1re journée : Quel genre de cinéma et de théâtre Jean Douchet et Jacques Lassalle ont-ils découvert dès leur enfance, pour l’un urbaine, pour l’autre villageoise ?
Évocations croisées, avec, pour finir, l’Auvergne en commun.
2e journée : Comment devenir critique de cinéma par amour des films et l’envie d’en réaliser ? Comment faire du théâtre dans l’extrême soupçon du théâtre et la fréquentation passionnée des livres et des films ?
Confrontation d’expériences.
3e journée : Après des débuts adultérins (Sarah Bernhardt, L’Assassinat du duc de Guise) le cinéma muet se définit très vite comme le refus du théâtre, de Méliès à Lumière, de Gance à Griffith. Pourquoi ? Comment ?

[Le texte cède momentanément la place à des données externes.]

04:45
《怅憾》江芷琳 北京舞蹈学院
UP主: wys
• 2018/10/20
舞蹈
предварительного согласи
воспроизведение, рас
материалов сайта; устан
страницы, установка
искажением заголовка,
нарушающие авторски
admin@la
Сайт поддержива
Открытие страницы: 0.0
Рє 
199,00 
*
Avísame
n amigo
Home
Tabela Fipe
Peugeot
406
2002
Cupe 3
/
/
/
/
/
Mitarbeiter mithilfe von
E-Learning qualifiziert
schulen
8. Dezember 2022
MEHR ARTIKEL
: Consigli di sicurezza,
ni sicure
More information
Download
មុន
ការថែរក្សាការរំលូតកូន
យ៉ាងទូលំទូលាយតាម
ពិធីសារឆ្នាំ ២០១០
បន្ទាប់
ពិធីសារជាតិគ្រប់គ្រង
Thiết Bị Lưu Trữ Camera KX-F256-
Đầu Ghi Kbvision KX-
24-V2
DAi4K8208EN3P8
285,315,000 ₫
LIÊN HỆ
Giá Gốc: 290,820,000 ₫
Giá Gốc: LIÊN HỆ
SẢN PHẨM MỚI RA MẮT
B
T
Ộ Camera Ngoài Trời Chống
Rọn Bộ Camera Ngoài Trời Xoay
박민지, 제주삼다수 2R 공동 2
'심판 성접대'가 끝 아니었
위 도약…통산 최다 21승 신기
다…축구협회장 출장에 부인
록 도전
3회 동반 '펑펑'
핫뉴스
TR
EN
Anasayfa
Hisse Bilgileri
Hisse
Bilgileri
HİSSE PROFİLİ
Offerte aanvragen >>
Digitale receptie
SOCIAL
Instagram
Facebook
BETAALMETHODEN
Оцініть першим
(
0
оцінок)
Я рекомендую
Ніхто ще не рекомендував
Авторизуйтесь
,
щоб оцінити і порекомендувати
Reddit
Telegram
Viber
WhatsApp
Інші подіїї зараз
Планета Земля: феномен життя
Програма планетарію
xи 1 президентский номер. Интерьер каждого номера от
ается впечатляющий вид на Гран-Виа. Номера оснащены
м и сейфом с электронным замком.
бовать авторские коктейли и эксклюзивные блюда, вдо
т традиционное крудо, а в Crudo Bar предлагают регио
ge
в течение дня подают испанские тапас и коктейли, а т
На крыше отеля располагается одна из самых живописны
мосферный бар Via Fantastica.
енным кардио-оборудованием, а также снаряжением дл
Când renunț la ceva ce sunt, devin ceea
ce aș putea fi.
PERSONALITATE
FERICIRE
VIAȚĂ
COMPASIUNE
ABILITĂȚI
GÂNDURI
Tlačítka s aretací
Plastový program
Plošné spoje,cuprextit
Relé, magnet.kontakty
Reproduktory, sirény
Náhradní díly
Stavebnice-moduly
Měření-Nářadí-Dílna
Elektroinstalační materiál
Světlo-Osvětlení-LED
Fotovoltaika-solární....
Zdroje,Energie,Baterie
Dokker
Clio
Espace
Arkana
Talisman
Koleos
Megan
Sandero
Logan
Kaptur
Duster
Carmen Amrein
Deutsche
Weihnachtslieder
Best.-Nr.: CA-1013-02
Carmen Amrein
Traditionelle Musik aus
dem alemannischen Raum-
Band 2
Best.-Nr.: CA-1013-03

4e journée : Amorce d’un renversement : l'apport conséquent au cinéma américain, à partir des années trente et de l'avènement du cinéma parlant, d’hommes de théâtre européens (Lubitsch, Sirk, Wilder, Preminger, Kazan) sous l’influence de Max Reinhardt, Stanislavski, Brecht, et aussi, autrement, de Pagnol et de Guitry.
5e journée : Affirmation d’un nouveau statut du théâtre dans le cinéma avec la Nouvelle Vague française (de Melville à Eustache, de Godard à Rohmer, de Rivette à Chabrol) et les indépendants new-yorkais (Cassavetes, les frères Mekas, Barbara Loden…).
Processus et conséquences.
6e journée : Quand le théâtre emprunte de plus en plus au film et à la vidéo numérique ; quand le cinéma fait une part de plus en plus fréquente à une dramaturgie du plan séquence et à la part croissante du texte, dialogué ou monologué…
7e journée : Par-delà une scénarisation de plus en plus stérilisante des films et le rôle de plus en plus important des circuits Internet ; par-delà une frilosité croissante des répertoires et une pratique régressive des théâtres marchands (tant publics que privés), l’avènement d’écritures singulières, novatrices et somme toute peu prévisibles (Caumon, Dumont, Desplechin, Kechiche, Guiraudie, Yann Gonzalez) au cinéma.